- _EXERCISE PROMPT_
Below are some records. Say how many of their lines include the string "with", giving only the number.

-.-.-

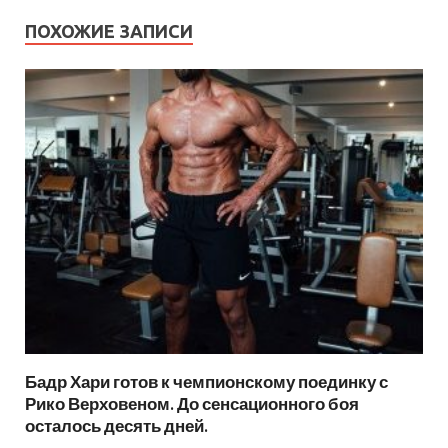
ПОХОЖИЕ ЗАПИСИ
Бадр Хари готов к чемпионскому поединку с
Рико Верховеном. До сенсационного боя
осталось десять дней.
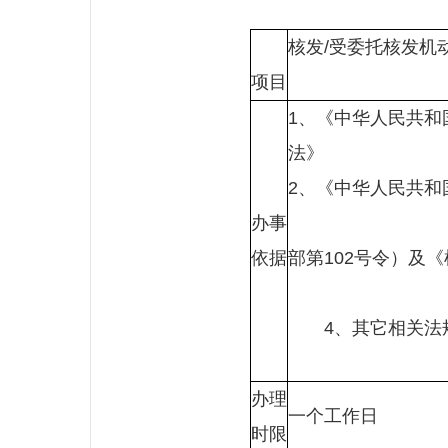
核发/受委托核发机
项目
1、《中华人民共和
2、《中华人
办事
3、公
依据
部第102号令）及
4、其它相关
办理
一个工作日
时限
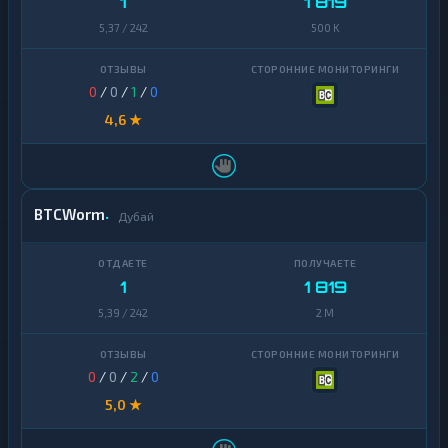
1
1 819
5,37 / 242
500 K
0
/
0
/
1
/
0
4,6 ★
BTCWorm
Дубай
1
1 819
5,39 / 242
2 M
0
/
0
/
2
/
0
5,0 ★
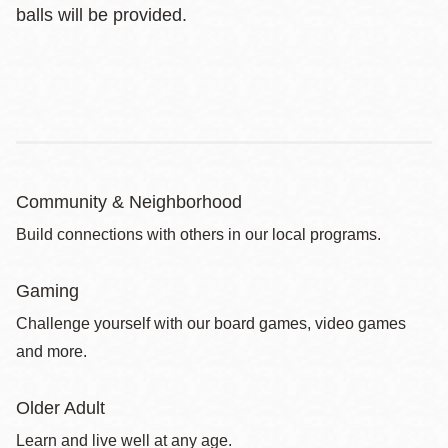
balls will be provided.
Community & Neighborhood
Build connections with others in our local programs.
Gaming
Challenge yourself with our board games, video games
and more.
Older Adult
Learn and live well at any age.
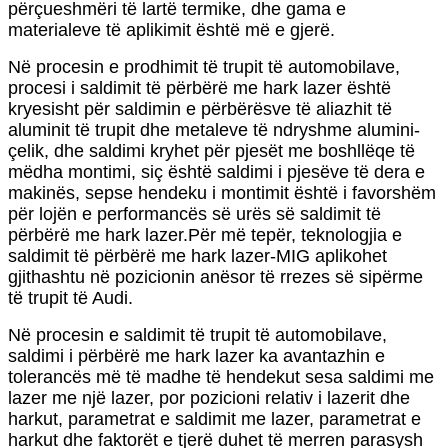
përçueshmëri të lartë termike, dhe gama e
materialeve të aplikimit është më e gjerë.
Në procesin e prodhimit të trupit të automobilave,
procesi i saldimit të përbërë me hark lazer është
kryesisht për saldimin e përbërësve të aliazhit të
aluminit të trupit dhe metaleve të ndryshme alumini-
çelik, dhe saldimi kryhet për pjesët me boshllëqe të
mëdha montimi, siç është saldimi i pjesëve të dera e
makinës, sepse hendeku i montimit është i favorshëm
për lojën e performancës së urës së saldimit të
përbërë me hark lazer.Për më tepër, teknologjia e
saldimit të përbërë me hark lazer-MIG aplikohet
gjithashtu në pozicionin anësor të rrezes së sipërme
të trupit të Audi.
Në procesin e saldimit të trupit të automobilave,
saldimi i përbërë me hark lazer ka avantazhin e
tolerancës më të madhe të hendekut sesa saldimi me
lazer me një lazer, por pozicioni relativ i lazerit dhe
harkut, parametrat e saldimit me lazer, parametrat e
harkut dhe faktorët e tjerë duhet të merren parasysh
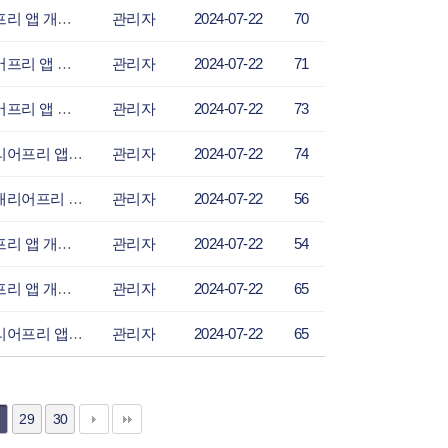
성광일보-현대오토에버, 취약계층 이동 및 생활 편의 증진을 위한 ‘배리어프리 앱 개발 콘테
관리자
2024-07-22
70
소비라이프-현대오토에버, 취약계층 이동 및 생활 편의 증진을 위한 ‘배리어프리 앱 개발 콘
관리자
2024-07-22
71
스타인뉴스-현대오토에버, 취약계층 이동 및 생활 편의 증진을 위한 ‘배리어프리 앱 개발 콘
관리자
2024-07-22
73
스틸프라이스-현대오토에버, 취약계층 이동 및 생활 편의 증진을 위한 ‘배리어프리 앱 개발
관리자
2024-07-22
74
시사코리아저널-현대오토에버, 취약계층 이동 및 생활 편의 증진을 위한 ‘배리어프리 앱 개발
관리자
2024-07-22
56
시사타임-현대오토에버, 취약계층 이동 및 생활 편의 증진을 위한 ‘배리어프리 앱 개발 콘테
관리자
2024-07-22
54
시흥저널-현대오토에버, 취약계층 이동 및 생활 편의 증진을 위한 ‘배리어프리 앱 개발 콘테
관리자
2024-07-22
65
에너지데일리-현대오토에버, 취약계층 이동 및 생활 편의 증진을 위한 ‘배리어프리 앱 개발
관리자
2024-07-22
65
29
30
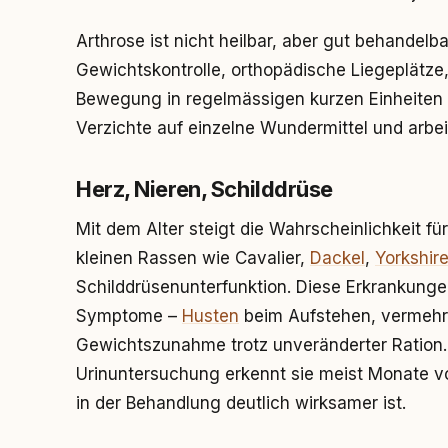
Arthrose ist nicht heilbar, aber gut behandel
Gewichtskontrolle, orthopädische Liegeplätze
Bewegung in regelmässigen kurzen Einheiten –
Verzichte auf einzelne Wundermittel und arbeit
Herz, Nieren, Schilddrüse
Mit dem Alter steigt die Wahrscheinlichkeit 
kleinen Rassen wie Cavalier,
Dackel
,
Yorkshire
Schilddrüsenunterfunktion. Diese Erkrankungen
Symptome –
Husten
beim Aufstehen, vermehrte
Gewichtszunahme trotz unveränderter Ration. E
Urinuntersuchung erkennt sie meist Monate vo
in der Behandlung deutlich wirksamer ist.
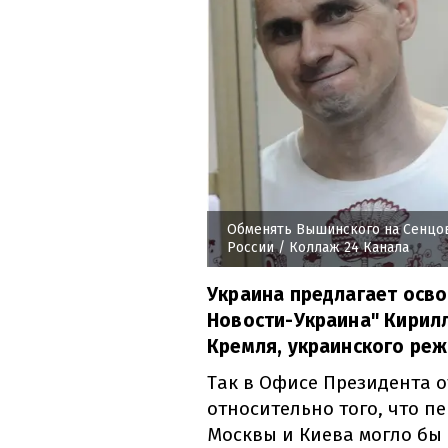
Обменять Вышинского на Сенцов
России
/ Коллаж 24 Канала
Украина предлагает осво
Новости-Украина" Кирил
Кремля, украинского реж
Так в Офисе Президента 
относительно того, что 
Москвы и Киева могло бы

-.-.-

- _ANSWER TO THIS PROBLEM_
2